You may not approve of all of Rodney’s quirky antics and you may not always like his approach, but you’ll love him if he’s pitching on your team and he records a truckload of saves. That is, after all, why the Diamondbacks signed him to a one-year deal worth $2.75 million plus incentives.
“If you play sports or you’re an artist, whatever you do – and maybe it could even be the police – you’re going to find some people who no like you,” Rodney said. “They don’t like how you walk. They don’t like how you talk. It’s the same way in baseball.
“Sometimes, they don’t like how you wear your hat, how you flip your bat, how you step off home plate and remove your batting gloves. But me? I’ve always been the same guy. I’m not going to change. I like who I am.”
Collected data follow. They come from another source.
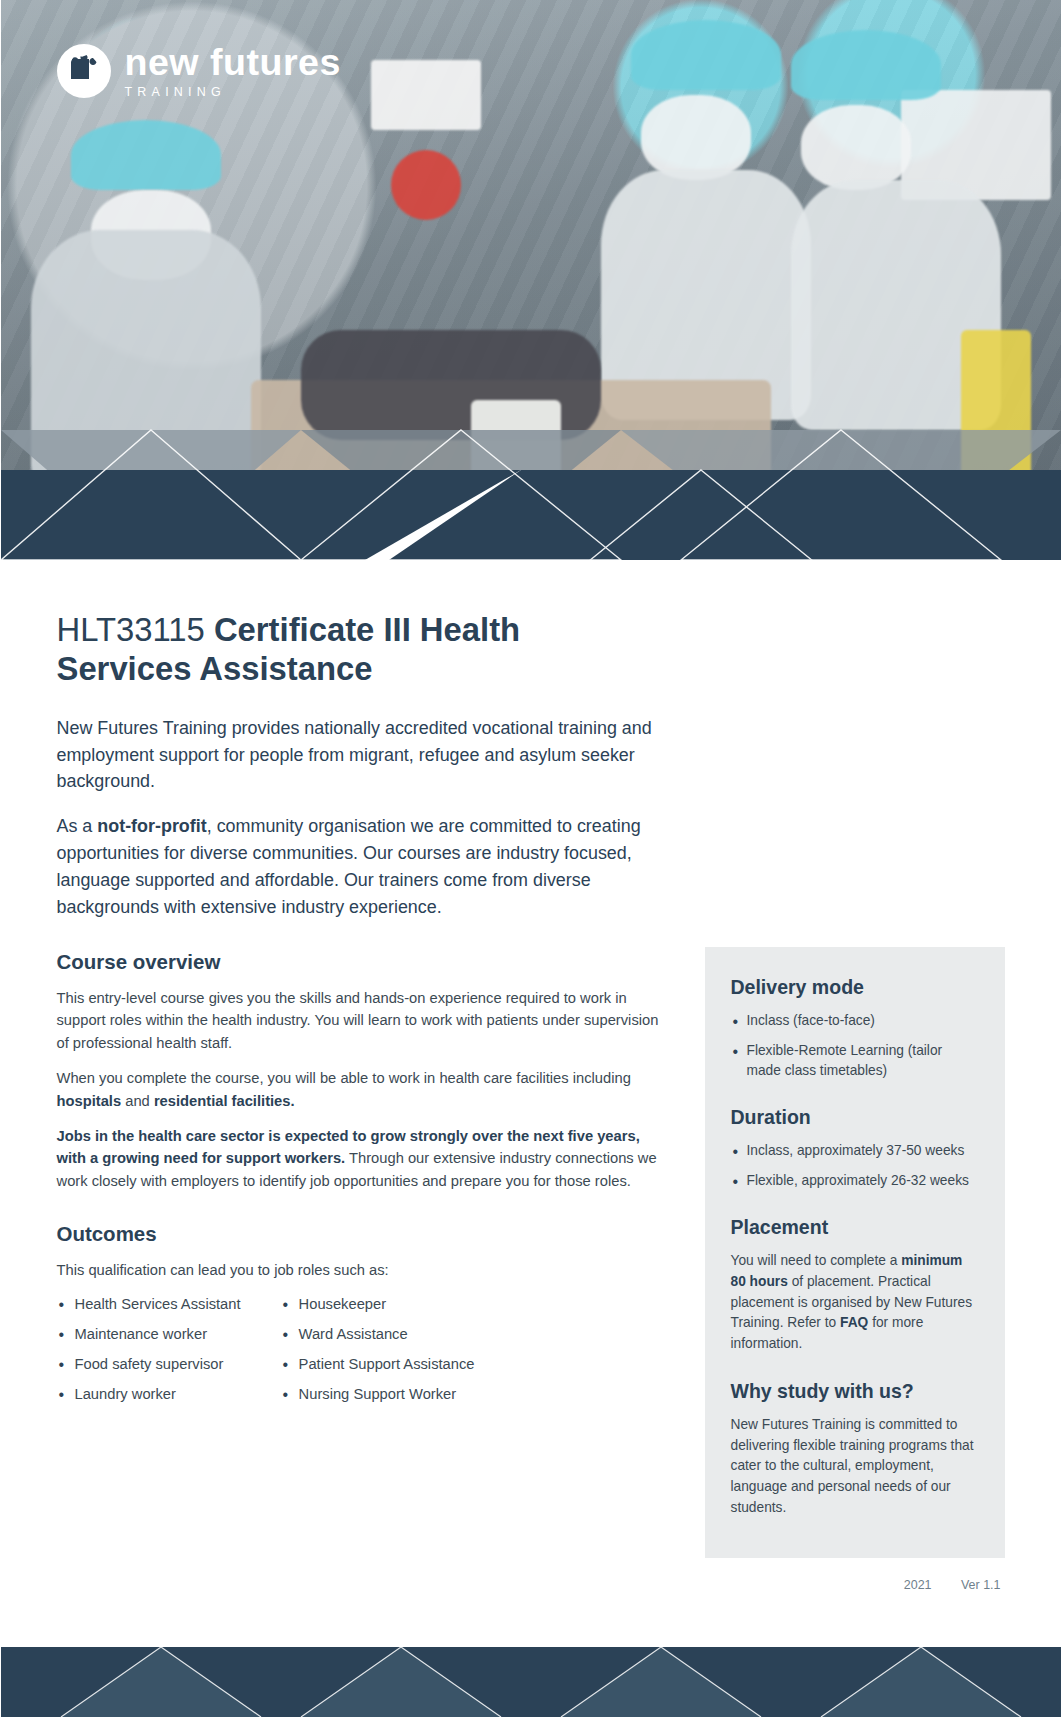new futures TRAINING
HLT33115 Certificate III Health Services Assistance
New Futures Training provides nationally accredited vocational training and employment support for people from migrant, refugee and asylum seeker background.
As a not-for-profit, community organisation we are committed to creating opportunities for diverse communities. Our courses are industry focused, language supported and affordable. Our trainers come from diverse backgrounds with extensive industry experience.
Course overview
This entry-level course gives you the skills and hands-on experience required to work in support roles within the health industry. You will learn to work with patients under supervision of professional health staff.
When you complete the course, you will be able to work in health care facilities including hospitals and residential facilities.
Jobs in the health care sector is expected to grow strongly over the next five years, with a growing need for support workers. Through our extensive industry connections we work closely with employers to identify job opportunities and prepare you for those roles.
Outcomes
This qualification can lead you to job roles such as:
Health Services Assistant
Maintenance worker
Food safety supervisor
Laundry worker
Housekeeper
Ward Assistance
Patient Support Assistance
Nursing Support Worker
Delivery mode
Inclass (face-to-face)
Flexible-Remote Learning (tailor made class timetables)
Duration
Inclass, approximately 37-50 weeks
Flexible, approximately 26-32 weeks
Placement
You will need to complete a minimum 80 hours of placement. Practical placement is organised by New Futures Training. Refer to FAQ for more information.
Why study with us?
New Futures Training is committed to delivering flexible training programs that cater to the cultural, employment, language and personal needs of our students.
2021 Ver 1.1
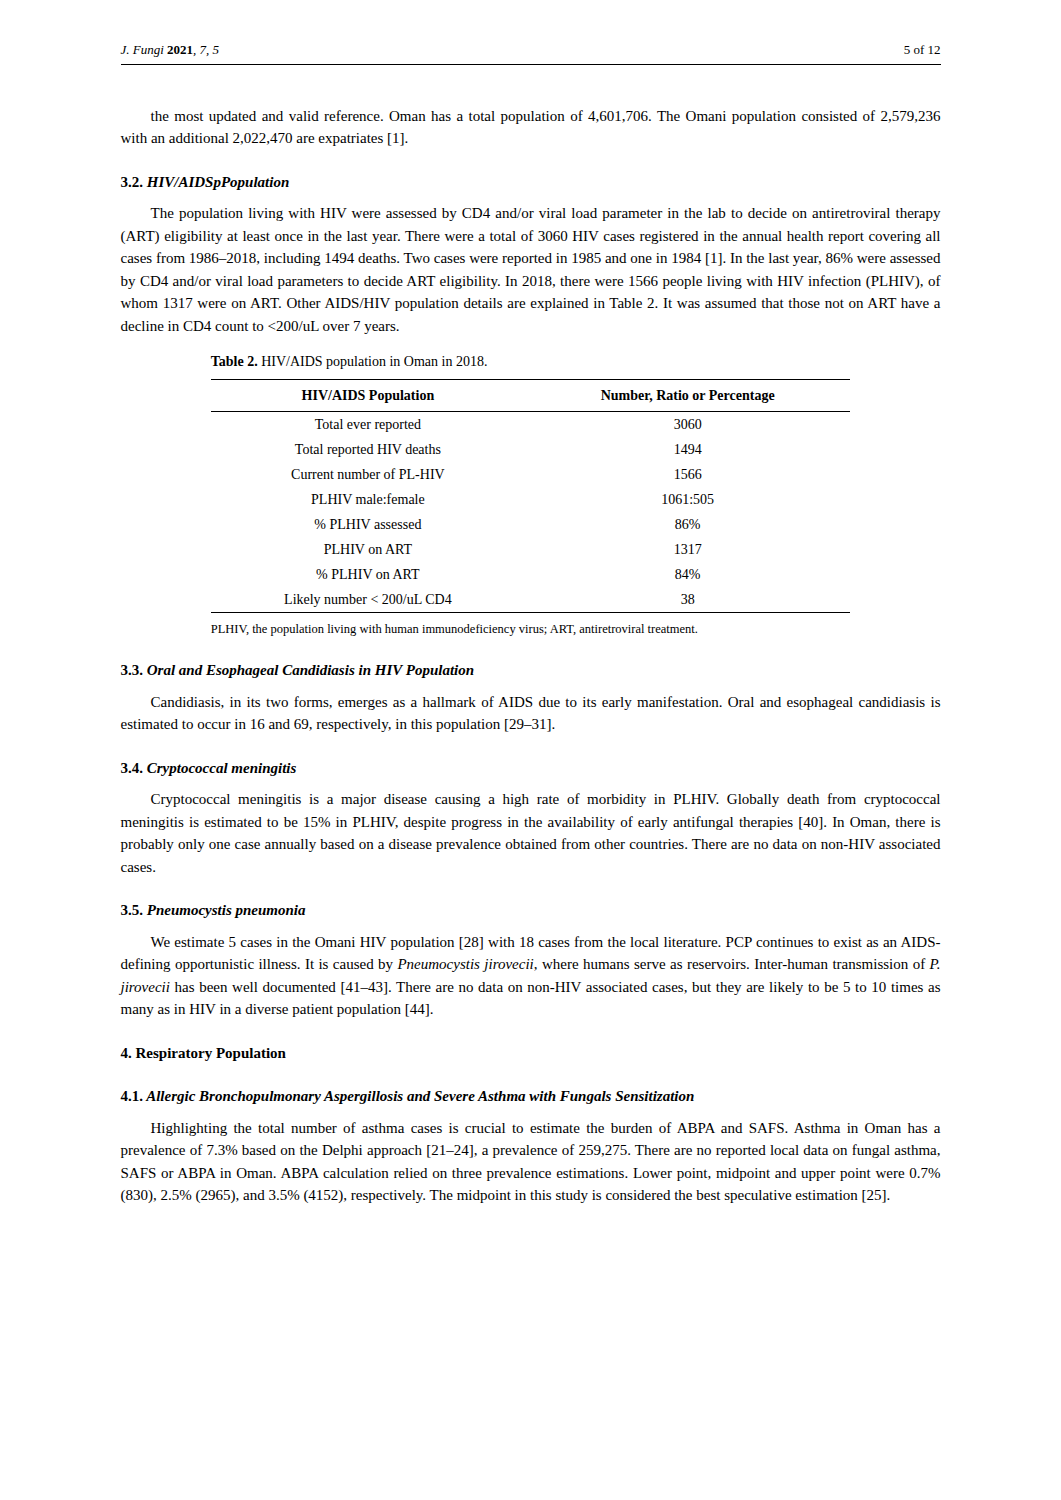J. Fungi 2021, 7, 5
5 of 12
the most updated and valid reference. Oman has a total population of 4,601,706. The Omani population consisted of 2,579,236 with an additional 2,022,470 are expatriates [1].
3.2. HIV/AIDSpPopulation
The population living with HIV were assessed by CD4 and/or viral load parameter in the lab to decide on antiretroviral therapy (ART) eligibility at least once in the last year. There were a total of 3060 HIV cases registered in the annual health report covering all cases from 1986–2018, including 1494 deaths. Two cases were reported in 1985 and one in 1984 [1]. In the last year, 86% were assessed by CD4 and/or viral load parameters to decide ART eligibility. In 2018, there were 1566 people living with HIV infection (PLHIV), of whom 1317 were on ART. Other AIDS/HIV population details are explained in Table 2. It was assumed that those not on ART have a decline in CD4 count to <200/uL over 7 years.
Table 2. HIV/AIDS population in Oman in 2018.
| HIV/AIDS Population | Number, Ratio or Percentage |
| --- | --- |
| Total ever reported | 3060 |
| Total reported HIV deaths | 1494 |
| Current number of PL-HIV | 1566 |
| PLHIV male:female | 1061:505 |
| % PLHIV assessed | 86% |
| PLHIV on ART | 1317 |
| % PLHIV on ART | 84% |
| Likely number < 200/uL CD4 | 38 |
PLHIV, the population living with human immunodeficiency virus; ART, antiretroviral treatment.
3.3. Oral and Esophageal Candidiasis in HIV Population
Candidiasis, in its two forms, emerges as a hallmark of AIDS due to its early manifestation. Oral and esophageal candidiasis is estimated to occur in 16 and 69, respectively, in this population [29–31].
3.4. Cryptococcal meningitis
Cryptococcal meningitis is a major disease causing a high rate of morbidity in PLHIV. Globally death from cryptococcal meningitis is estimated to be 15% in PLHIV, despite progress in the availability of early antifungal therapies [40]. In Oman, there is probably only one case annually based on a disease prevalence obtained from other countries. There are no data on non-HIV associated cases.
3.5. Pneumocystis pneumonia
We estimate 5 cases in the Omani HIV population [28] with 18 cases from the local literature. PCP continues to exist as an AIDS-defining opportunistic illness. It is caused by Pneumocystis jirovecii, where humans serve as reservoirs. Inter-human transmission of P. jirovecii has been well documented [41–43]. There are no data on non-HIV associated cases, but they are likely to be 5 to 10 times as many as in HIV in a diverse patient population [44].
4. Respiratory Population
4.1. Allergic Bronchopulmonary Aspergillosis and Severe Asthma with Fungals Sensitization
Highlighting the total number of asthma cases is crucial to estimate the burden of ABPA and SAFS. Asthma in Oman has a prevalence of 7.3% based on the Delphi approach [21–24], a prevalence of 259,275. There are no reported local data on fungal asthma, SAFS or ABPA in Oman. ABPA calculation relied on three prevalence estimations. Lower point, midpoint and upper point were 0.7% (830), 2.5% (2965), and 3.5% (4152), respectively. The midpoint in this study is considered the best speculative estimation [25].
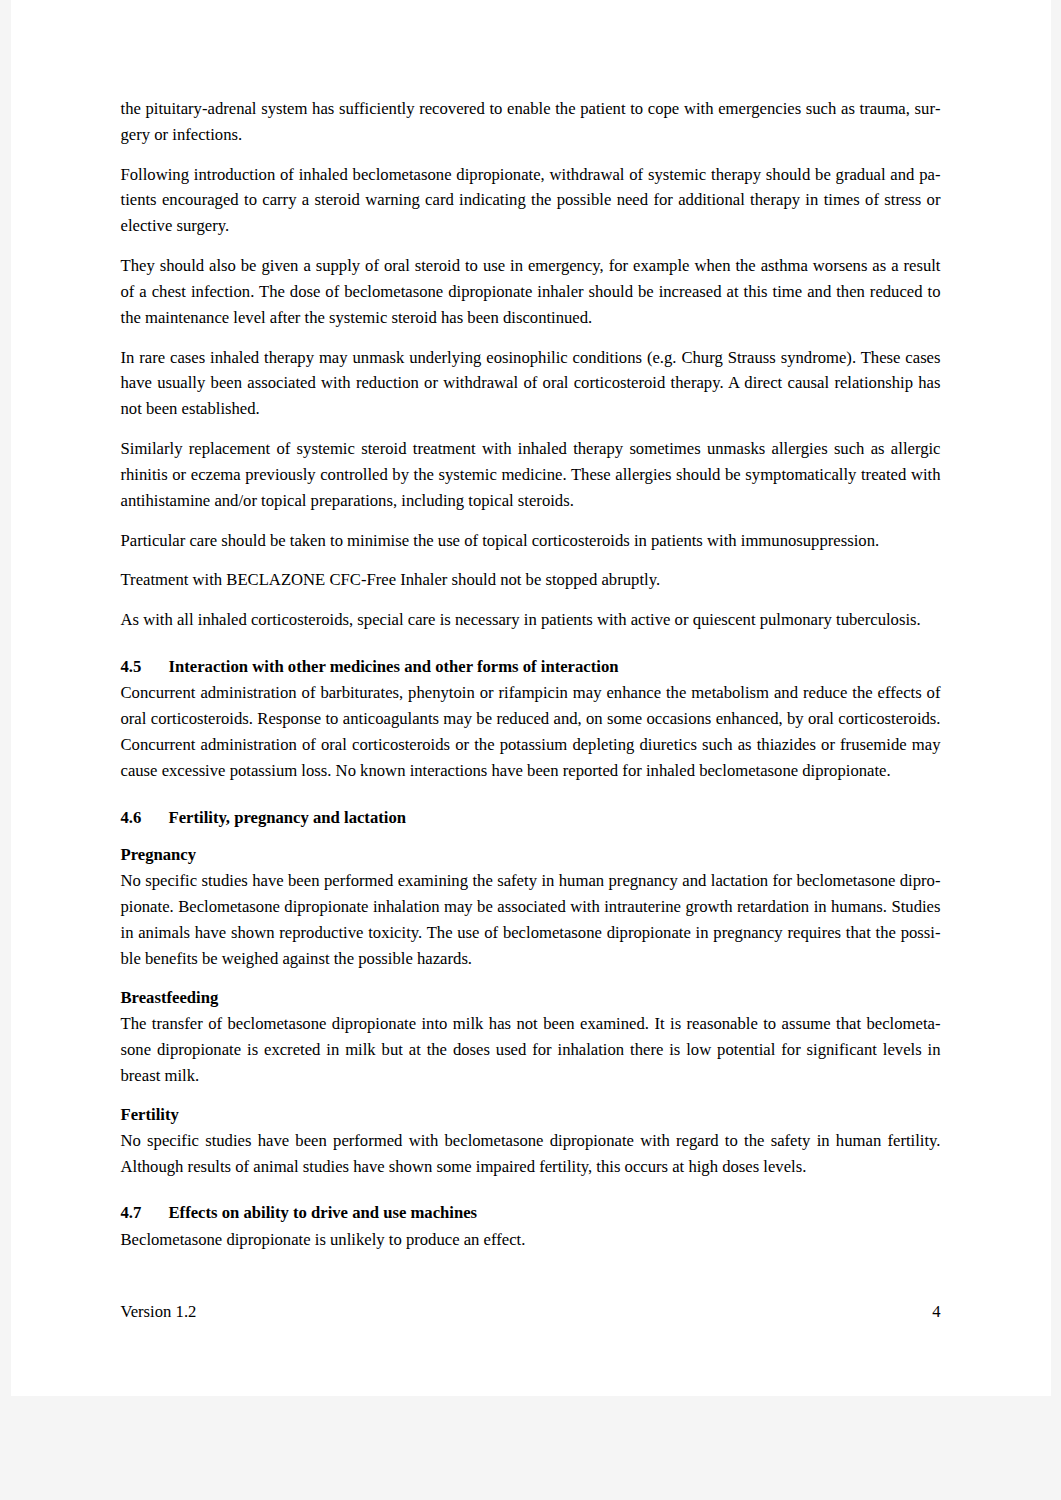the pituitary-adrenal system has sufficiently recovered to enable the patient to cope with emergencies such as trauma, surgery or infections.
Following introduction of inhaled beclometasone dipropionate, withdrawal of systemic therapy should be gradual and patients encouraged to carry a steroid warning card indicating the possible need for additional therapy in times of stress or elective surgery.
They should also be given a supply of oral steroid to use in emergency, for example when the asthma worsens as a result of a chest infection. The dose of beclometasone dipropionate inhaler should be increased at this time and then reduced to the maintenance level after the systemic steroid has been discontinued.
In rare cases inhaled therapy may unmask underlying eosinophilic conditions (e.g. Churg Strauss syndrome). These cases have usually been associated with reduction or withdrawal of oral corticosteroid therapy. A direct causal relationship has not been established.
Similarly replacement of systemic steroid treatment with inhaled therapy sometimes unmasks allergies such as allergic rhinitis or eczema previously controlled by the systemic medicine. These allergies should be symptomatically treated with antihistamine and/or topical preparations, including topical steroids.
Particular care should be taken to minimise the use of topical corticosteroids in patients with immunosuppression.
Treatment with BECLAZONE CFC-Free Inhaler should not be stopped abruptly.
As with all inhaled corticosteroids, special care is necessary in patients with active or quiescent pulmonary tuberculosis.
4.5 Interaction with other medicines and other forms of interaction
Concurrent administration of barbiturates, phenytoin or rifampicin may enhance the metabolism and reduce the effects of oral corticosteroids. Response to anticoagulants may be reduced and, on some occasions enhanced, by oral corticosteroids. Concurrent administration of oral corticosteroids or the potassium depleting diuretics such as thiazides or frusemide may cause excessive potassium loss. No known interactions have been reported for inhaled beclometasone dipropionate.
4.6 Fertility, pregnancy and lactation
Pregnancy
No specific studies have been performed examining the safety in human pregnancy and lactation for beclometasone dipropionate. Beclometasone dipropionate inhalation may be associated with intrauterine growth retardation in humans. Studies in animals have shown reproductive toxicity. The use of beclometasone dipropionate in pregnancy requires that the possible benefits be weighed against the possible hazards.
Breastfeeding
The transfer of beclometasone dipropionate into milk has not been examined. It is reasonable to assume that beclometasone dipropionate is excreted in milk but at the doses used for inhalation there is low potential for significant levels in breast milk.
Fertility
No specific studies have been performed with beclometasone dipropionate with regard to the safety in human fertility. Although results of animal studies have shown some impaired fertility, this occurs at high doses levels.
4.7 Effects on ability to drive and use machines
Beclometasone dipropionate is unlikely to produce an effect.
Version 1.2 4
He also likes where he is. Now on his eighth major league team since breaking in with the Tigers in 2002, Rodney has notched a career-high 48 saves twice (with the Rays in 2012 and the Mariners in 2014) and the hard-throwing right-hander made his third All-Star appearance just a year ago after a fabulous start with the Padres.
He registered 17 saves with a 0.31 ERA over his first 28 games in San Diego. But then he was traded to Miami in June and struggled in a set-up role with the Marlins, never really finding his grove. He thinks he can find it in Arizona, where he posted a 0.00 ERA in four Cactus League outings.
But what kind of stuff can a 40-year-old still possibly have left in his arm? Manager Torey Lovullo thought about that question for a full five seconds before answering.
“Unbelievable stuff,” Lovullo finally said. “I watch him wipe out hitters with a quality change-up. It’s set up by a fastball that sits in the mid-90s and that is a really impressive combination no matter what your age is.”
Rodney knew the Diamondbacks were a young team when he came aboard in December, but he was shocked when told Arizona finished last season as the youngest team in all of baseball with an average age of 26 years, 313 days.
“I didn’t know they were that young,” he said, widening his eyes. “That’s pretty young, man. But hey, we were all young once, yes? That’s good. There’s a lot of young guys around me and that means there is a lot of young guys who are going to continue to learn and have good careers in this game.
“We have enough older guys around, including me, who can help these young guys get better and better during the season. That’s baseball: You don’t know what’s going to happen. All I know is if we can compete in this division with our starting pitching, I think we will win a lot of games because we’ve got a lot of talent in here.”
More than a handful of younger players came up to Rodney during spring training to ask him for advice and to find out how he’s lasted this long in the big leagues. He shared with them everything he could and told them all that asking veteran players for help was one of the reasons he’s still pitching.
He wouldn’t be here at all, however, if it wasn’t for his father. Ulise Rodney was a fisherman in the Dominican Republic who taught his son the value of a hard day’s work and to keep pushing when life is busy dealing you setbacks.
“My father inspires me to be who I am today,” Rodney said. “I have the dedication to follow all the things he taught me and it’s helped me so much. He’s why I wear my hat this way, tilted like this to the left. That’s the side where the sun would also hit his face so I wear it that way in his honor.”
Rodney’s father died in 2002, three days before he was called up to the major leagues for the first time.
“I think of him all the time,” the son says.
There is both a serious and fun side to the aging closer. Sometimes, he’s all business and at others, he’ll be a motormouth who never stops clowning around.
“He’s a good teammate who keeps it loose and is always having fun,” said Diamondbacks catcher Jeff Mathis, who played with Rodney last season in Miami. “That’s something you’ve got to have. You need a good mix of seriousness and there’s also a time to keep it loose and he definitely brings that side of it, too, so that’s good.”
“He’s a crazy guy,” Diamondbacks outfielder David Peralta added, “but, you know, in a good way.”